The report found that roughly half of all IoT-to-IT connections come from high-risk devices. Worse, in 77% of enterprises with poor segmentation, these devices sit on the same subnets as critical systems, enabling things like smart coffee makers to communicate directly with financial servers. This flat architecture turns every weak endpoint into a potential entry point.
This is death by a thousand network cuts, which should be viewed more as a visibility crisis than a management failure. Of course, initiatives like employee education and device upgrades are worth pursuing over time, but managed security first needs to understand what it’s looking at. Real-time insight into every connection, device, and user enables providers to identify unusual behavior the moment it appears. By doing so, visibility itself becomes a fundamental layer of defense.

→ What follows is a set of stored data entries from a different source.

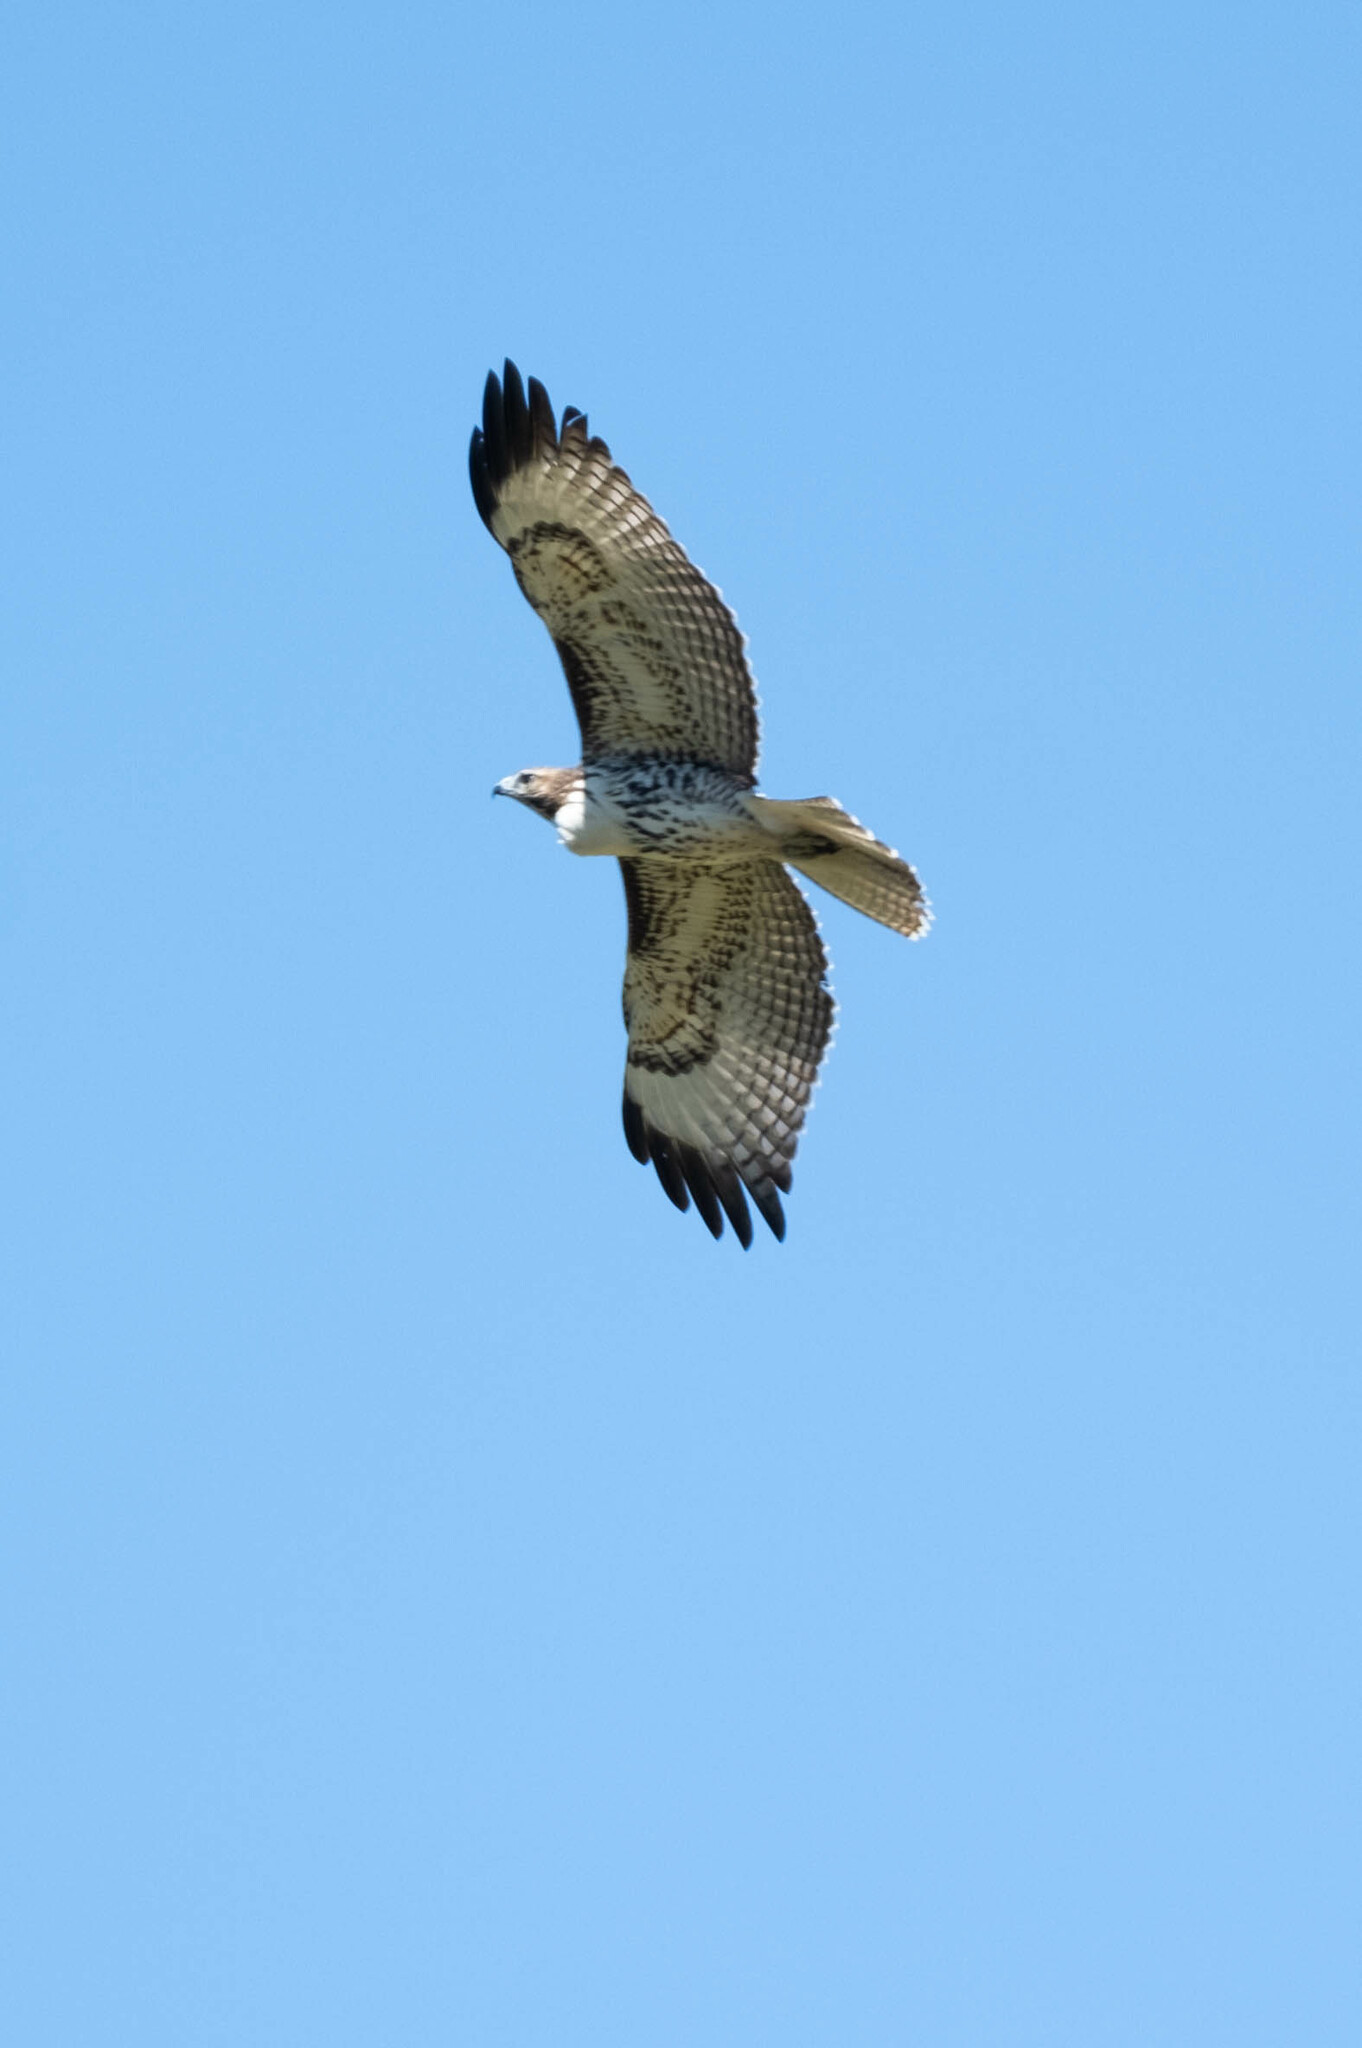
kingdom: Animalia
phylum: Chordata
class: Aves
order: Accipitriformes
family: Accipitridae
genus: Buteo
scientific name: Buteo jamaicensis
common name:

Real-time recognition of what’s happening and when
Automation and real-time intelligence are now table stakes for managed security. Particularly amidst OT/IT convergence, knowing what’s happening and when is key to detecting anomalies as soon as possible. This is why continuous monitoring backed by artificial intelligence (AI) is crucial - it establishes baselines at the network level and instantly identifies when something’s amiss.
Achieving this is possible through protocols that cross domains and platforms that automatically flag irregularities. Instead of needing direct endpoint access, which would take far too long across tens of thousands of devices per company, monitoring platforms indicate performance by observing network traffic. They use different communication protocols - such as SNMP for network devices, MQTT for IoT sensors, or Modbus for industrial equipment - to offer a finger on the network pulse, thereby identifying norms and reporting deviations.
This is both convenient and operationally essential. Providers just don’t have the bandwidth for multiple tools across multiple clients, each with its own dashboard, alert system, and learning curve. A single monitoring platform means a single source of truth with reduced sprawl, fewer blind spots, and faster threat identification. Better yet, backed by AI-driven pattern recognition, providers that complement automation with human context can scale protection without losing precision or accountability.
This approach prevents incidents rather than just responding to them. Offering this kind of proactive posture is a relationship redefiner - clients enhance their uptime and defense, and providers earn greater trust as strategic partners.
Trust is the relationship differentiator
In a crowded market of similar offerings, trust is a major differentiator. MSSPs with continuous monitoring, measurable outcomes, and transparent communication show they’re best suited to stay ahead of threats. Forget incident reports after the fact - clients can see and feel the difference of real-time risk mitigation. Naturally, this strengthens customer confidence and paves the way to long-term relationships.
Additionally, shifting from reactive to proactive network and endpoint monitoring changes the economics on both sides. Clients avoid costly breaches and benefit from consultative guidance rather than emergency response. Providers reduce firefighting and ticket fatigue while delivering better outcomes. Meanwhile, by evolving from vendor to partner, providers also enjoy a dramatically higher client retention. Those who can’t often lose contracts to competitors who can.
Ecosystem visibility must be non-negotiable going forward. More endpoints introduce more threats and complexity, making the ability to monitor what you can’t manage essential for competitive positioning and attack prevention. The providers who successfully treat visibility as the new perimeter position themselves as indispensable partners rather than replaceable vendors. Remember: just because some devices are unmanageable doesn’t mean they should be invisible.